In my opinion, the absolute, without-a-doubt best ever support you can provide anyone going through a serious illness is to allow them to feel all the feels. Allow them to share their desperation with you. It can be hard to listen to. It can be hard not to try and make yourself feel better by blowing verbal perfume up their ass.

But you don’t have to have the words. You just have to have the space. You, as a supporter, need to sit with your own uncomfortability sometimes. Just listen. And then, when the time comes tell me what you know I need to hear - that you heard me, that you listened.

Tell me you’re proud of me. Ask me what I hope for. Ask me what I’m afraid of.

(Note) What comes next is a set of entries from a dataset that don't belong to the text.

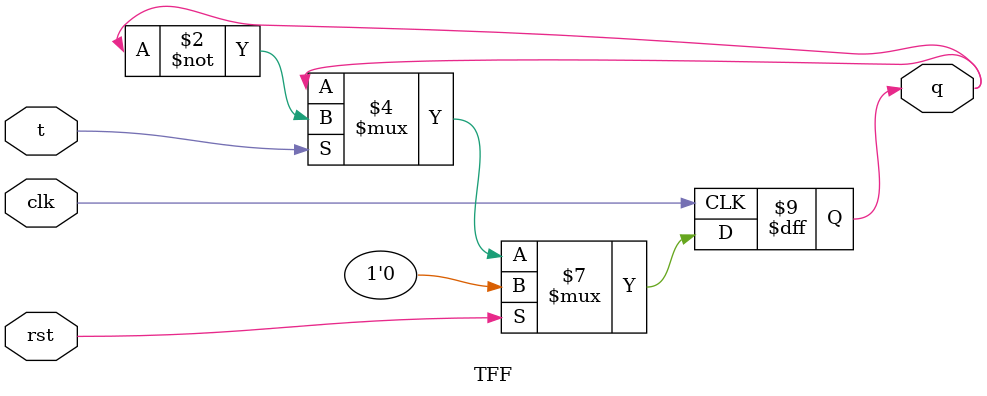
<source format=v>
`timescale 1ns / 1ps
/*******************************************************************
*
* Module: TFF.v
* Project: femtoRV32
* Author(s): Abdelhakim Badawy  - abdelhakimbadawy@aucegypt.edu
             Marwan Eid         - marwanadel99@aucegypt.edu
             Mohammed Abuelwafa - mohammedabuelwafa@aucegypt.edu
* Description: A verilog module for a T Flip-flop
*
* Change history: 11/10/19 - Added to the project
*
**********************************************************************/

module TFF(
    input clk,
    input rst,
    input t,
    output reg q
);

    always @ (posedge clk)
        begin
            if (rst)
                q <= 0;
            else if (t)
                q <= ~q;
            else
                q <= q;
        end
endmodule

</source>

Ask me what I think I need – and be fully prepared for me to have no flipping idea.

Love, light and glittery unicorn flatulence is awesome. But all of us need those souls in our lives that can suspend their own fears and anxiety to just listen, to just sit, to just validate fears, anger, confusion and fatigue. Can you be that person to someone else?


I sure hope so because even Superwomen wants and needs to be seen, heard and held.